Task to complete ▸ Search the data below for the word "berkenaan" and copy each line that holds it.

Data records ▸
______

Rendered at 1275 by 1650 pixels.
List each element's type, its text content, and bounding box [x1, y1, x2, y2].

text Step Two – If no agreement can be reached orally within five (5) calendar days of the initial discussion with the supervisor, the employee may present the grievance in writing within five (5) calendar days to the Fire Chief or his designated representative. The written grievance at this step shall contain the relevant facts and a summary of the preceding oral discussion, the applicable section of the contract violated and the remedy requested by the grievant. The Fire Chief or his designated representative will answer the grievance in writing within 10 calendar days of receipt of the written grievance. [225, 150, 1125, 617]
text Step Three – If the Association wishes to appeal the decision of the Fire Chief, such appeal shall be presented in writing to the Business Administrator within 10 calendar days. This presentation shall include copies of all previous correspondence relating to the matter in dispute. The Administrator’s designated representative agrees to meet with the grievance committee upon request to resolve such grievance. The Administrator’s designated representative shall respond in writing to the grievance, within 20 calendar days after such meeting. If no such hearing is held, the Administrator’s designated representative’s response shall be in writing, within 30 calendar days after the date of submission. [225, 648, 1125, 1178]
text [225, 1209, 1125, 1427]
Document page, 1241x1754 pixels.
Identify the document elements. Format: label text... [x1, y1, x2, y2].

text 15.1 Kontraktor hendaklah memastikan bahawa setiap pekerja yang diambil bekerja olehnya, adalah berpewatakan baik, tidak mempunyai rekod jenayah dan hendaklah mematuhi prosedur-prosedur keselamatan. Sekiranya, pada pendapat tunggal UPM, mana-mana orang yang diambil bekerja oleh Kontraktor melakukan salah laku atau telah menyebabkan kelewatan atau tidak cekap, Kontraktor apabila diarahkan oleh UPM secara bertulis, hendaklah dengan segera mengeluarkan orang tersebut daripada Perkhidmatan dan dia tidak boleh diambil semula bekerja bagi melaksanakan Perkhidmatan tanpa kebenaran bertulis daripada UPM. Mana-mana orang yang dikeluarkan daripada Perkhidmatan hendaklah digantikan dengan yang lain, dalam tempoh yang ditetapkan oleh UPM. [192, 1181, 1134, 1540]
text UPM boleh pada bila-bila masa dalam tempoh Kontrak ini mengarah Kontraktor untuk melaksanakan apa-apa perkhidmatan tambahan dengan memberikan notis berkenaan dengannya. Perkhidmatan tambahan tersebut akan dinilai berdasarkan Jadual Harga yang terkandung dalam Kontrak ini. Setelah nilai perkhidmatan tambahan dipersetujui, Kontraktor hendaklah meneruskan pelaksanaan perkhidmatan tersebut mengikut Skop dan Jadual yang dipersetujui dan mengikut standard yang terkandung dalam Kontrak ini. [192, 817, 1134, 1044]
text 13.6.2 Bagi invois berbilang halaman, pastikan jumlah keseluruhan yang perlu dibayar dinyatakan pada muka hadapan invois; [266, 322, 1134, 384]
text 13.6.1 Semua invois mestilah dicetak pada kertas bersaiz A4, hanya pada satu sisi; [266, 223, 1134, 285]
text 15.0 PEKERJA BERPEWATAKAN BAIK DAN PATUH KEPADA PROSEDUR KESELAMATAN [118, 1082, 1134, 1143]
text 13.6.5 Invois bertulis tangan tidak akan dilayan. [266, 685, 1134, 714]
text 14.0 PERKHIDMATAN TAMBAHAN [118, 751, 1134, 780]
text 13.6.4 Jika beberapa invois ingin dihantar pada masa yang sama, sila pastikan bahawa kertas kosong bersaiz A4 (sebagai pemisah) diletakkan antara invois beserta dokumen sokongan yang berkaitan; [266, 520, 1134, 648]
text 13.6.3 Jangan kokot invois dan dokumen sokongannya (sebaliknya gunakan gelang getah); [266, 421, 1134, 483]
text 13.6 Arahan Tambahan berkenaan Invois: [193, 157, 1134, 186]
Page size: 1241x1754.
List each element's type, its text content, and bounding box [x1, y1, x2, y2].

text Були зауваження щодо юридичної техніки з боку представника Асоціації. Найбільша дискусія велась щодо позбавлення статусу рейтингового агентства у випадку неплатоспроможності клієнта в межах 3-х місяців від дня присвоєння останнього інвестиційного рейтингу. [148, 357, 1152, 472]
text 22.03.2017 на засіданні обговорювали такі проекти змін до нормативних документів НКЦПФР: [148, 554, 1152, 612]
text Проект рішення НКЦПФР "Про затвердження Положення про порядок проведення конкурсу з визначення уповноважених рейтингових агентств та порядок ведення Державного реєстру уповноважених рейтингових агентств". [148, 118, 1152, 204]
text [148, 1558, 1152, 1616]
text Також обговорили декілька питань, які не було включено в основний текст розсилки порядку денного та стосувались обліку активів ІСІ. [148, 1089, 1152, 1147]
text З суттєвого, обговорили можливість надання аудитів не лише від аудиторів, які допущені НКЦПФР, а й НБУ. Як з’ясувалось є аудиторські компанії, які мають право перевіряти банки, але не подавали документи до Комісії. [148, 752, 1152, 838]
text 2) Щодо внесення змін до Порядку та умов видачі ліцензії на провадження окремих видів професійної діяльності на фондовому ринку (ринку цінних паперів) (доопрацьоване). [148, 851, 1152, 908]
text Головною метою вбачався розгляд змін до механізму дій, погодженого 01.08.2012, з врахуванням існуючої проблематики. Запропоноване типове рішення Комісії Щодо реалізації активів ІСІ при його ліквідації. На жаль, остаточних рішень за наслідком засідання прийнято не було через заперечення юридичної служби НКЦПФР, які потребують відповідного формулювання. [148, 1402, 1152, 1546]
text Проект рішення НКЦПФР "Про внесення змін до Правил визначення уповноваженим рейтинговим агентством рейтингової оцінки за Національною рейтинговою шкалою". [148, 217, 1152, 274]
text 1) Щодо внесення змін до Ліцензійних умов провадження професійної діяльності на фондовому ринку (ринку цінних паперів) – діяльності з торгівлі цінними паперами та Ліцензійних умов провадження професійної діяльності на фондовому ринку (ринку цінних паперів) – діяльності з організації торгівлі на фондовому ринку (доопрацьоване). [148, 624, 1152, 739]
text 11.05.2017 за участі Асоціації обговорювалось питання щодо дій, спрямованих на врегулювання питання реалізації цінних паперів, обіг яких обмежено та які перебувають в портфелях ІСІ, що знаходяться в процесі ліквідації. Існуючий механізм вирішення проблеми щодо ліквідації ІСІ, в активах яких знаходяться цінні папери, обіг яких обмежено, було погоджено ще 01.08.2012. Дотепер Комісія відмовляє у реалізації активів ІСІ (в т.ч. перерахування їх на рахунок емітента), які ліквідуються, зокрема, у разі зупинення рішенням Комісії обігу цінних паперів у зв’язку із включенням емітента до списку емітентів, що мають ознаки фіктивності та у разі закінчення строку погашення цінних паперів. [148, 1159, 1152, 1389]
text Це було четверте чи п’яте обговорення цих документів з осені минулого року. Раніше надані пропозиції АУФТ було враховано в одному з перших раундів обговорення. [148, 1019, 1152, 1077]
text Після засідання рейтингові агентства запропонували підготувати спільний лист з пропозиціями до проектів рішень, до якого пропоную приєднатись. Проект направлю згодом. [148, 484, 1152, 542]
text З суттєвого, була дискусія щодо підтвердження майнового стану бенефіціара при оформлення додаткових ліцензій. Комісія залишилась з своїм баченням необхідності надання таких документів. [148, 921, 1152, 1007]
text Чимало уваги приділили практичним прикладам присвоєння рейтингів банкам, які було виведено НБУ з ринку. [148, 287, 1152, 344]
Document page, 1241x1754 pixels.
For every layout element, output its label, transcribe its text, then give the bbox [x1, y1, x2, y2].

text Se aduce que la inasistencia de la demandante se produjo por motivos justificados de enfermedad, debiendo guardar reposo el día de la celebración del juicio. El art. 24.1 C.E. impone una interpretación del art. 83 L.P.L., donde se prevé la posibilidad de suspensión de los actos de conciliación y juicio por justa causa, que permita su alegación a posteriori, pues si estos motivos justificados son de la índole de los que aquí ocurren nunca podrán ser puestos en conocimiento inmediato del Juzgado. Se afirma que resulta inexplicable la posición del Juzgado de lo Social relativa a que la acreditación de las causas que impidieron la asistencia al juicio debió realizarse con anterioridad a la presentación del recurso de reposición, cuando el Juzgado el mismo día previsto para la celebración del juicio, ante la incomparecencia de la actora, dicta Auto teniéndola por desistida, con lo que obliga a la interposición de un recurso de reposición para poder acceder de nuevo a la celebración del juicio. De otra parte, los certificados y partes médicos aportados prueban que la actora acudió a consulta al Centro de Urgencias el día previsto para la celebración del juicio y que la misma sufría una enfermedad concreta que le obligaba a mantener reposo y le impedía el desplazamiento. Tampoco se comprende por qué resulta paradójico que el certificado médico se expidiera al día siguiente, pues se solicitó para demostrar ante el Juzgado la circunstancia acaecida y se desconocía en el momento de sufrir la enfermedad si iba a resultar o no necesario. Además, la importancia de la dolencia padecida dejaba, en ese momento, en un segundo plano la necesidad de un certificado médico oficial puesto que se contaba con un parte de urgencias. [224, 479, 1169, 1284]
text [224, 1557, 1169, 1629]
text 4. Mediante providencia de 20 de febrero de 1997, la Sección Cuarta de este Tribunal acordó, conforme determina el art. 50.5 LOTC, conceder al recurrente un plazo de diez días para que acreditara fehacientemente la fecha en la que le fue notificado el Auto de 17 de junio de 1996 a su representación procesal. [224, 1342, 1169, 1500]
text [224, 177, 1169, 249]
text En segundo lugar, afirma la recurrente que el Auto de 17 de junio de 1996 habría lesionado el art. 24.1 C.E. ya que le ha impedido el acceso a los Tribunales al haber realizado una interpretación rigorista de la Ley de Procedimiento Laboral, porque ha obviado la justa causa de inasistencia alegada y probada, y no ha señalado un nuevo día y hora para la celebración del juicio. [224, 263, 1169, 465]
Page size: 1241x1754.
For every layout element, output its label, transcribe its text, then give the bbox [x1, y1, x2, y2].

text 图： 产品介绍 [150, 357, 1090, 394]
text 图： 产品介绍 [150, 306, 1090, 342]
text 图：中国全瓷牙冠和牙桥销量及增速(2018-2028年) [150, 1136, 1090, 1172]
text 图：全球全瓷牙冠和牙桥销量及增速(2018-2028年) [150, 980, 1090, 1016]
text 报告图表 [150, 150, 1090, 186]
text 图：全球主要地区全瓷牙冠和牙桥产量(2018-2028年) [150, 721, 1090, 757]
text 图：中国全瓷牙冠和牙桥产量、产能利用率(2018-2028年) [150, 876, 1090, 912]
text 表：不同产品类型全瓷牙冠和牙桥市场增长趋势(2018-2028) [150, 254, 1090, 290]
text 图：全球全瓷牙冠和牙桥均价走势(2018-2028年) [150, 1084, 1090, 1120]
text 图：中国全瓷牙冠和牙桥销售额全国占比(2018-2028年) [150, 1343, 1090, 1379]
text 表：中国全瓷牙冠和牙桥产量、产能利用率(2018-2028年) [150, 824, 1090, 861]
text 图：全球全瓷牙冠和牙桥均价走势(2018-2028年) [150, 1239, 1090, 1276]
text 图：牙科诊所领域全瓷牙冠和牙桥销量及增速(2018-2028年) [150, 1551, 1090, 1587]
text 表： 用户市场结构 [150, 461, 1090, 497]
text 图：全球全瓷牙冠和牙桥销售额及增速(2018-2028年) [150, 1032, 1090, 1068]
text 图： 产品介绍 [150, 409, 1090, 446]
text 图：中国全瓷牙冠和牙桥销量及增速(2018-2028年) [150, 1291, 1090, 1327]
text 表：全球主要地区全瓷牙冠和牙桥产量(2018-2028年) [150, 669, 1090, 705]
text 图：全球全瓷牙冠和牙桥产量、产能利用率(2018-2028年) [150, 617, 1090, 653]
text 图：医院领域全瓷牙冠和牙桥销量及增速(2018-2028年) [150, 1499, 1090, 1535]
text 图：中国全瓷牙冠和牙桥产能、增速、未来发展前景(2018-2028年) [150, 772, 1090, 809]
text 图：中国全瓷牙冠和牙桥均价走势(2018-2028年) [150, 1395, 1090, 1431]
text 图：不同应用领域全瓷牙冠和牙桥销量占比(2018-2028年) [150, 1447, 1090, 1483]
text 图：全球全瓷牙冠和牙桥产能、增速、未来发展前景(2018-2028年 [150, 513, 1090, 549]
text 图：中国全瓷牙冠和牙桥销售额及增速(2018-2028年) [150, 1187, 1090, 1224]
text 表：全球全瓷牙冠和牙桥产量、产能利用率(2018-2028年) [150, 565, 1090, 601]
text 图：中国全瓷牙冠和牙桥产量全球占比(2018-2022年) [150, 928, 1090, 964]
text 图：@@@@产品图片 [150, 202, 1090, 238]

______

Result of the exercise ▸
text UPM boleh pada bila-bila masa dalam tempoh Kontrak ini mengarah Kontraktor untuk melaksanakan apa-apa perkhidmatan tambahan dengan memberikan notis berkenaan dengannya. Perkhidmatan tambahan tersebut akan dinilai berdasarkan Jadual Harga yang terkandung dalam Kontrak ini. Setelah nilai perkhidmatan tambahan dipersetujui, Kontraktor hendaklah meneruskan pelaksanaan perkhidmatan tersebut mengikut Skop dan Jadual yang dipersetujui dan mengikut standard yang terkandung dalam Kontrak ini. [192, 817, 1134, 1044]
text 13.6 Arahan Tambahan berkenaan Invois: [193, 157, 1134, 186]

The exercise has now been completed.